Morph To Relationships

Magic methods may not be used to create morphTo relationships. Instead, the for method must be used directly and the name of the relationship must be explicitly provided. For example, imagine that the Comment model has a commentable method that defines a morphTo relationship. In this situation, we may create three comments that belong to a single post by using the for method directly:

$comments = Comment::factory()->count(3)->for(
Post::factory(), 'commentable'
)->create();

Polymorphic Many To Many Relationships

Polymorphic "many to many" (morphToMany / morphedByMany) relationships may be created just like non-polymorphic "many to many" relationships:

use App\Models\Tag;
use App\Models\Video;
 
$videos = Video::factory()
->hasAttached(
Tag::factory()->count(3),
['public' => true]
)
->create();

Of course, the magic has method may also be used to create polymorphic "many to many" relationships:

$videos = Video::factory()
->hasTags(3, ['public' => true])
->create();

Defining Relationships Within Factories

To define a relationship within your model factory, you will typically assign a new factory instance to the foreign key of the relationship. This is normally done for the "inverse" relationships such as belongsTo and morphTo relationships. For example, if you would like to create a new user when creating a post, you may do the following:

use App\Models\User;
 
/**
* Define the model's default state.
*
* @return array
*/
public function definition()
{
return [
'user_id' => User::factory(),
'title' => fake()->title(),
'content' => fake()->paragraph(),
];
}

If the relationship's columns depend on the factory that defines it you may assign a closure to an attribute. The closure will receive the factory's evaluated attribute array:

/**
* Define the model's default state.
*
* @return array
*/
public function definition()
{
return [
'user_id' => User::factory(),
'user_type' => function (array $attributes) {
return User::find($attributes['user_id'])->type;
},
'title' => fake()->title(),
'content' => fake()->paragraph(),
];
}

Recycling An Existing Model For Relationships

If you have models that share a common relationship with another model, you may use the recycle method to ensure a single instance of the related model is recycled for all of the relationships.

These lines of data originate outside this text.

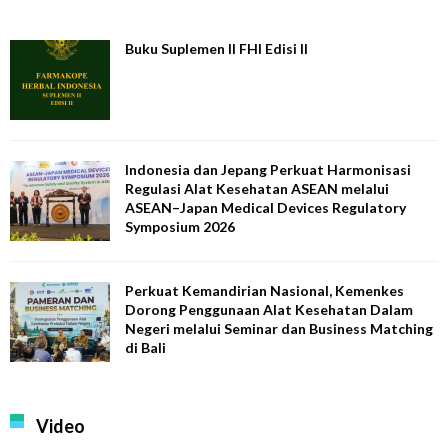
Buku Suplemen II FHI Edisi II
Indonesia dan Jepang Perkuat Harmonisasi
Regulasi Alat Kesehatan ASEAN melalui
ASEAN–Japan Medical Devices Regulatory
Symposium 2026
Perkuat Kemandirian Nasional, Kemenkes
Dorong Penggunaan Alat Kesehatan Dalam
Negeri melalui Seminar dan Business Matching
di Bali
Video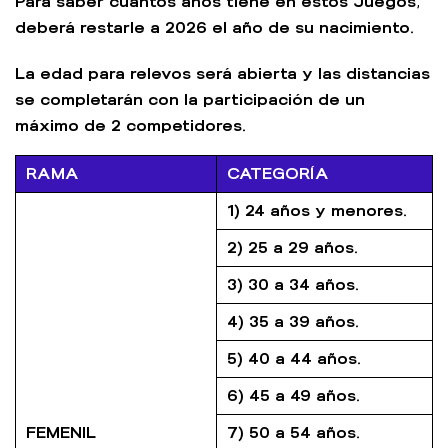
Para saber cuántos años tiene en estos Juegos,
deberá restarle a 2026 el año de su nacimiento.
La edad para relevos será abierta y las distancias
se completarán con la participación de un
máximo de 2 competidores.
RAMA
CATEGORÍA
1) 24 años y menores.
2) 25 a 29 años.
3) 30 a 34 años.
4) 35 a 39 años.
5) 40 a 44 años.
6) 45 a 49 años.
FEMENIL
7) 50 a 54 años.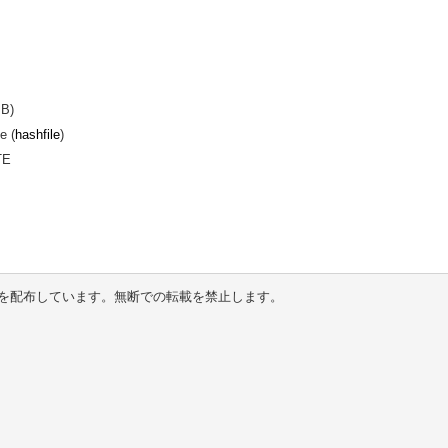
MB)
e (
hashfile
)
TE
を配布しています。無断での転載を禁止します。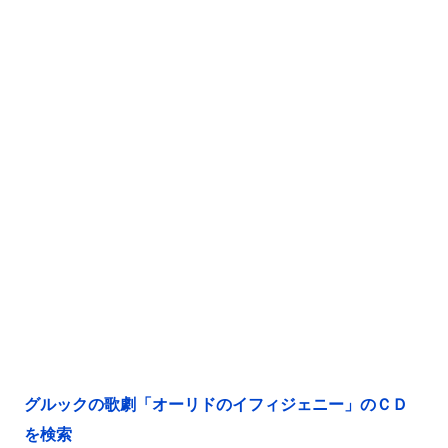
グルックの歌劇「オーリドのイフィジェニー」のＣＤ
を検索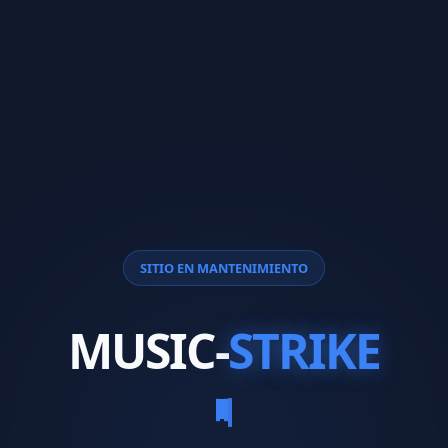
SITIO EN MANTENIMIENTO
MUSIC-
STRIKE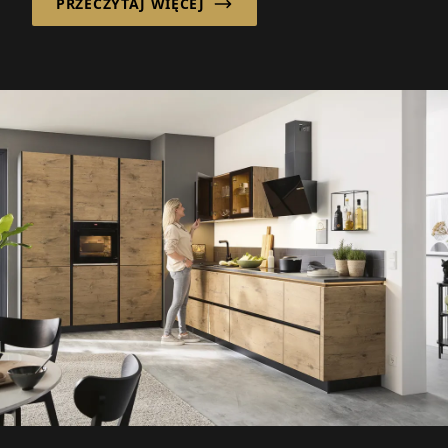
PRZECZYTAJ WIĘCEJ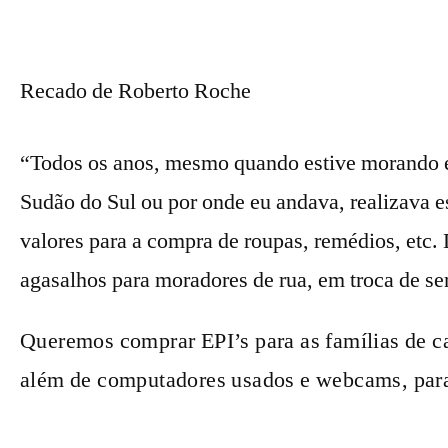
Recado de Roberto Roche
“Todos os anos, mesmo quando estive morando e 
Sudão do Sul ou por onde eu andava, realizava 
valores para a compra de roupas, remédios, etc.
agasalhos para moradores de rua, em troca de se
Queremos comprar EPI’s para as famílias de ca
além de computadores usados e webcams, para a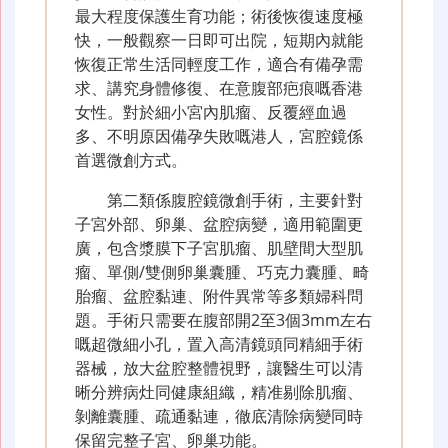
最大程度保護生育功能；術後恢復速度極
快，一般觀察一日即可出院，短期內就能
恢復正常生活同輕度工作，適合有備孕需
求、講究身體修復、在意腹部疤痕嘅香港
女性。對於細小宮內肌瘤、反覆經血過
多、不明原因備孕失敗嘅港人，宮腔鏡係
首選微創方式。
第二類係腹腔鏡微創手術，主要針對
子宮外部、卵巢、盆腔病變，適用範圍更
廣，包含漿膜下子宮肌瘤、肌壁間大型肌
瘤、單側/雙側卵巢囊腫、巧克力囊腫、畸
胎瘤、盆腔黏連、附件異常等多類婦科問
題。手術只需要在腹部開2至3個3mm左右
嘅超微細小孔，置入高清鏡頭同精細手術
器械，放大盆腔整體視野，讓醫生可以清
晰分辨病灶同健康組織，精准剔除肌瘤、
剝離囊腫、疏通黏連，徹底清除病變同時
保留完整子宮、卵巢功能。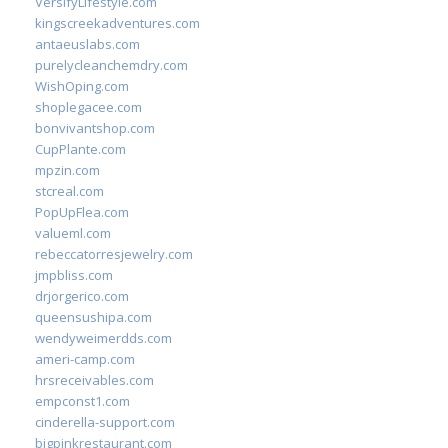
VersifyLifestyle.com
kingscreekadventures.com
antaeuslabs.com
purelycleanchemdry.com
WishOping.com
shoplegacee.com
bonvivantshop.com
CupPlante.com
mpzin.com
stcreal.com
PopUpFlea.com
valueml.com
rebeccatorresjewelry.com
jmpbliss.com
drjorgerico.com
queensushipa.com
wendyweimerdds.com
ameri-camp.com
hrsreceivables.com
empconst1.com
cinderella-support.com
bigpinkrestaurant.com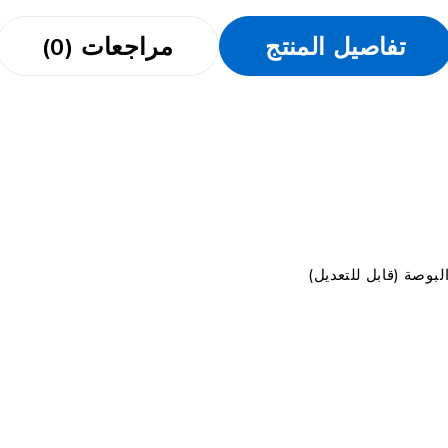
تفاصيل المنتج
مراجعات (0)
بوصة (قابل للتعديل)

For example, imagine you have Airline, Flight, and Ticket models, where the ticket belongs to an airline and a flight, and the flight also belongs to an airline. When creating tickets, you will probably want the same airline for both the ticket and the flight, so you may pass an airline instance to the recycle method:

Ticket::factory()
->recycle(Airline::factory()->create())
->create();

You may find the recycle method particularly useful if you have models belonging to a common user or team.